La visibilité environnante est pratiquement nulle en raison de la largeur des montants latéraux et la petitesse de la lunette arrière. Une caméra de recul et des capteurs d'angles morts apparaissent ici indispensables.

Sur la route, ce corbillard se dandine en cadence et flagorne plus sur l'autoroute que sur les boulevards. C'est sûr, les multiples transformations à son châssis l'ont fragilisé. Les craquements sont nombreux et le rétroviseur central vacille dangereusement dès que la chaussée présente certaines aspérités.
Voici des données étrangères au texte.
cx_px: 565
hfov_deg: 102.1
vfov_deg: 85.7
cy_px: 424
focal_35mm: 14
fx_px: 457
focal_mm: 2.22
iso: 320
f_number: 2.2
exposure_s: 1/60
Pas d'antipatinage, pas de correcteur de stabilité électronique, les roues arrière motrices sont laissées seules à elles-mêmes. En d'autres mots, plus le coefficient d'adhérence baisse, plus la prudence est de mise. Sans quoi, le corbillard se met aisément à l'équerre et la forte démultiplication de sa crémaillère n'aide en rien à la pratique d'un contre-braquage efficace.

Pas de tout repos

À bon rythme, les mouvements de caisse effraient plus qu'ils ne bercent, la douceur excessive de la direction, la virulence passagère de son freinage, bref le comportement de ce corbillard n'est pas de tout repos.
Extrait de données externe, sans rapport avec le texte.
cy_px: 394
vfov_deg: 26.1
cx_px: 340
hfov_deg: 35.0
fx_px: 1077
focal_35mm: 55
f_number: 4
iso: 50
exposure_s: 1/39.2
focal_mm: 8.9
Par bonheur, le passager n'en saura rien. Sauf peut-être en cette nuit de l'Halloween.

L'Auto tient à remercier les complexes funéraires Yves Légaré et son représentant Philippe Olivier Bellini de leur inestimable collaboration à ce banc d'essai.

Photo André Pichette, La Presse

Sur la route, ce corbillard se dandine en cadence et flagorne plus sur l'autoroute que sur les boulevards.

ON AIME

Le respect qu'il impose et l'effet qu'il crée

Le kitsch de certains accessoires (pneus à flanc blanc, jupes d'ailes)

Le coffre, mais seulement quand il est vide

ON AIME MOINS

La consommation vampirique

Les nombreux bruits de caisse. Est-ce bien la caisse?

La visibilité arrière nulle

CE QU'IL FAUT RETENIR

Fourchette de prix (neuf): 78 000$ à 90 000$

Frais de transport et préparation: variables

Garantie de base: 36 mois/60 000 kilomètres

Consommation obtenue dans le cadre de l'essai: 24,7 L/100 km

SURVOL TECHNIQUE

Moteur: V8 ACC 5,7 litres

Puissance: 260 ch à 5000 tr/mn

Couple: 330 lb-pi à 3200 tr/mn

Poids: 2573 kg

Rapport poids-puissance: 9,8 kg/ch

Mode: Propulsion (roues arrière motrices)

Transmission de série: Automatique 4 rapports

Transmission optionnelle: Aucune

Direction/Diamètre de braquage: Crémaillère/nd

Freins avant/arrière: Disque/disque

Pneus: 235/75R15

Capacité du réservoir/essence recommandée: 87 litres/ordinaire

Photo André Pichette, La Presse

Comme l'industrie automobile, les - rares - fabricants de véhicules funéraires maîtrisent parfaitement l'art de la personnalisation. Aujourd'hui, il en coûte entre 78 000$ et 90 000$ pour s'offrir un corbillard de l'année courante.